++++ DATA RECORDS

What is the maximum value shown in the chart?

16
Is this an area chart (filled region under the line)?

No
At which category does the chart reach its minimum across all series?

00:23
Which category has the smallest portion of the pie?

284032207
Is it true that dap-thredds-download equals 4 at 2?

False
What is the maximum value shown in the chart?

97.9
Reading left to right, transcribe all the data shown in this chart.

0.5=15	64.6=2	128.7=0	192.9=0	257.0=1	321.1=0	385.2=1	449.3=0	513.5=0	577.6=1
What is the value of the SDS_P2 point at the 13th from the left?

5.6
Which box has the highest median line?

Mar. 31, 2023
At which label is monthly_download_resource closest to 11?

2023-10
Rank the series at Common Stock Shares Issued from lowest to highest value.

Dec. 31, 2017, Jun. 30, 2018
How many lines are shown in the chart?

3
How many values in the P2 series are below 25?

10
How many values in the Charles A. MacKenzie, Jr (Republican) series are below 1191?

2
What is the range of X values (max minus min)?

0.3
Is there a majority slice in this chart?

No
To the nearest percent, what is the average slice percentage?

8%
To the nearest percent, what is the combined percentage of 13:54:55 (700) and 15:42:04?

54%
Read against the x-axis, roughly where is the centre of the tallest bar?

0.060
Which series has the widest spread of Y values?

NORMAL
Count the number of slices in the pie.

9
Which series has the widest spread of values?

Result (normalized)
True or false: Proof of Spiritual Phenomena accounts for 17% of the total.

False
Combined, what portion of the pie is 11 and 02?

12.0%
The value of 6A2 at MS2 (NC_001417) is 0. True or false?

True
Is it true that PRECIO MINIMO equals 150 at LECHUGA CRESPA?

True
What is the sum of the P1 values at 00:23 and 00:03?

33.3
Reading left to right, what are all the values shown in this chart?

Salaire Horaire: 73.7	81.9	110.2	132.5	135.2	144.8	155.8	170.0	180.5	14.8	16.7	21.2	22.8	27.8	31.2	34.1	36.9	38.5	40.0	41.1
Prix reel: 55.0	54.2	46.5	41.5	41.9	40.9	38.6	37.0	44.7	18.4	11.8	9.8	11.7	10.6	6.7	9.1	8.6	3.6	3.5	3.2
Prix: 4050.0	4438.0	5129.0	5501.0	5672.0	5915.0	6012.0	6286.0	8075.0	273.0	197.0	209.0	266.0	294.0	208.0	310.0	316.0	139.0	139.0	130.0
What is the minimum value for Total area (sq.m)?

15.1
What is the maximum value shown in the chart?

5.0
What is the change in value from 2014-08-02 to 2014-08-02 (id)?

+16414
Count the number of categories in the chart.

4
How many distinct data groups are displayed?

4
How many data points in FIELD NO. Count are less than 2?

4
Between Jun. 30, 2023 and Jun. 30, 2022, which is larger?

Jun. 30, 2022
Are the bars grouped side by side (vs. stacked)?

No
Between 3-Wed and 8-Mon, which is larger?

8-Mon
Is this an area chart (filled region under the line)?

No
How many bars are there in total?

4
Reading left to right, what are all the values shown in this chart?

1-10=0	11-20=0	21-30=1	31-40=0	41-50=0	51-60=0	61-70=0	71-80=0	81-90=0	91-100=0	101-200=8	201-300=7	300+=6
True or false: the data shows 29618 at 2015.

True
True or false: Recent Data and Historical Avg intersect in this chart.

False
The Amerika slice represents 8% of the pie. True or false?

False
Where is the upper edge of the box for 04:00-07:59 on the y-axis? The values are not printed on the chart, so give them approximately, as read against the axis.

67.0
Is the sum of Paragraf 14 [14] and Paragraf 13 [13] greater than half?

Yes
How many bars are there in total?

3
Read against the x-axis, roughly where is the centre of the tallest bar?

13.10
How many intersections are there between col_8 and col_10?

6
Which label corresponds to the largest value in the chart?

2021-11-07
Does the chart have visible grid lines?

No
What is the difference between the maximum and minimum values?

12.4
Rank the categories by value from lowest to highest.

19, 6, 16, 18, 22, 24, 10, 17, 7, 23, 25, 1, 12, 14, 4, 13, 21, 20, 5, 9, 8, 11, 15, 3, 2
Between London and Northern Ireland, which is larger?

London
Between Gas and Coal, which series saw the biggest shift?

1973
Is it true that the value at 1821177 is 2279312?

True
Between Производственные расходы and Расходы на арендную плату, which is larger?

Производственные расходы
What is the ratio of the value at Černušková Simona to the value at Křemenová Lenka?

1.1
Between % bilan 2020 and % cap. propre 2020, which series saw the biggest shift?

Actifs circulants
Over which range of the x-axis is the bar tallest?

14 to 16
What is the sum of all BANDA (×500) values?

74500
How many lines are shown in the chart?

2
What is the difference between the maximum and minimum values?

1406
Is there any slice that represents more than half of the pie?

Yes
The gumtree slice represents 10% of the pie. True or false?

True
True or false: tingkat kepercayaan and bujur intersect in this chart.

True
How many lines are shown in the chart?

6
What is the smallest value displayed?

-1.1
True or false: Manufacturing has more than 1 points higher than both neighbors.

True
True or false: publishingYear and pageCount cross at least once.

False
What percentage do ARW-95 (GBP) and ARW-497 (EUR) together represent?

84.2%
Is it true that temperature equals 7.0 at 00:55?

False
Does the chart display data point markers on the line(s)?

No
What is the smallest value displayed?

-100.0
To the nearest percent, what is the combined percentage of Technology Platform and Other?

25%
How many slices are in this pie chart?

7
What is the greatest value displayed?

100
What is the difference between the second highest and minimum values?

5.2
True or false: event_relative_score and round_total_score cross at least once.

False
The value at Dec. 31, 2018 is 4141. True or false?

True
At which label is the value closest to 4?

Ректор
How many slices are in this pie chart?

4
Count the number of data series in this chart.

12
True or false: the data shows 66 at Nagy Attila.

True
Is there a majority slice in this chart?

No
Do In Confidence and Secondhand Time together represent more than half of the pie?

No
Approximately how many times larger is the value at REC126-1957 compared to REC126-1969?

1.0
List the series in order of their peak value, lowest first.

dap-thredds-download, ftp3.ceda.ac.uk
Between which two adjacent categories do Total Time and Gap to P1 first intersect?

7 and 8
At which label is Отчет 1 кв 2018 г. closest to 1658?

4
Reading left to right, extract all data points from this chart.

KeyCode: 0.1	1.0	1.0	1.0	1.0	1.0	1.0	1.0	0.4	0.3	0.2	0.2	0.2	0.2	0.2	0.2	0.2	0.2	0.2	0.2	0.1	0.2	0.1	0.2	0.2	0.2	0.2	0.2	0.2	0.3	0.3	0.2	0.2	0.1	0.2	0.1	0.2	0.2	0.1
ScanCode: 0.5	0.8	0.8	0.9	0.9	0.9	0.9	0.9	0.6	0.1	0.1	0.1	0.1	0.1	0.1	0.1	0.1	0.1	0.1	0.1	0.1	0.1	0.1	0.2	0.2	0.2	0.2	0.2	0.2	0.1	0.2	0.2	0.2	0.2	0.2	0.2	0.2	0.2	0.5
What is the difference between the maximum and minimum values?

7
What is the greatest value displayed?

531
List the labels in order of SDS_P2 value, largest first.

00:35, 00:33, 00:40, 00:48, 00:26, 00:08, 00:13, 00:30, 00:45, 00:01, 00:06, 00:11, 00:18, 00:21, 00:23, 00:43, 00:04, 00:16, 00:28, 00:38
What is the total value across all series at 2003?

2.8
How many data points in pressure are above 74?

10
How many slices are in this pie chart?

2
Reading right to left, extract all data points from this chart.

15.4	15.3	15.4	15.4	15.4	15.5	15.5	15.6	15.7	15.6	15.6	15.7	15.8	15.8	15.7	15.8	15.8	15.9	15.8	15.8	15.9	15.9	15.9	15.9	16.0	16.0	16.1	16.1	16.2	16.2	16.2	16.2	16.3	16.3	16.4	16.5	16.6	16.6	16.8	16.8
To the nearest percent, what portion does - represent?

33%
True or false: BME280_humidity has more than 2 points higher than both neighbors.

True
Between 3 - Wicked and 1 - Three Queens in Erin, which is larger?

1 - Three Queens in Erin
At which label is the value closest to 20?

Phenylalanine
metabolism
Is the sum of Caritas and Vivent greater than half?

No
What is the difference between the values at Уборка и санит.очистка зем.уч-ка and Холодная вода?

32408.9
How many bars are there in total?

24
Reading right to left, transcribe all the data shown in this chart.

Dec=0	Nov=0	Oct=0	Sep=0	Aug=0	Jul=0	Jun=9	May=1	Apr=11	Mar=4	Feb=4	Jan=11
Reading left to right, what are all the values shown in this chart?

++++++++

DIRECTIONS FOR THIS TASK: Copy the records above word for word, beginning with the first line and stopping after the line that contains "Is it true that dap-thredds-download".

RESPONSE AREA:
What is the maximum value shown in the chart?

16
Is this an area chart (filled region under the line)?

No
At which category does the chart reach its minimum across all series?

00:23
Which category has the smallest portion of the pie?

284032207
Is it true that dap-thredds-download equals 4 at 2?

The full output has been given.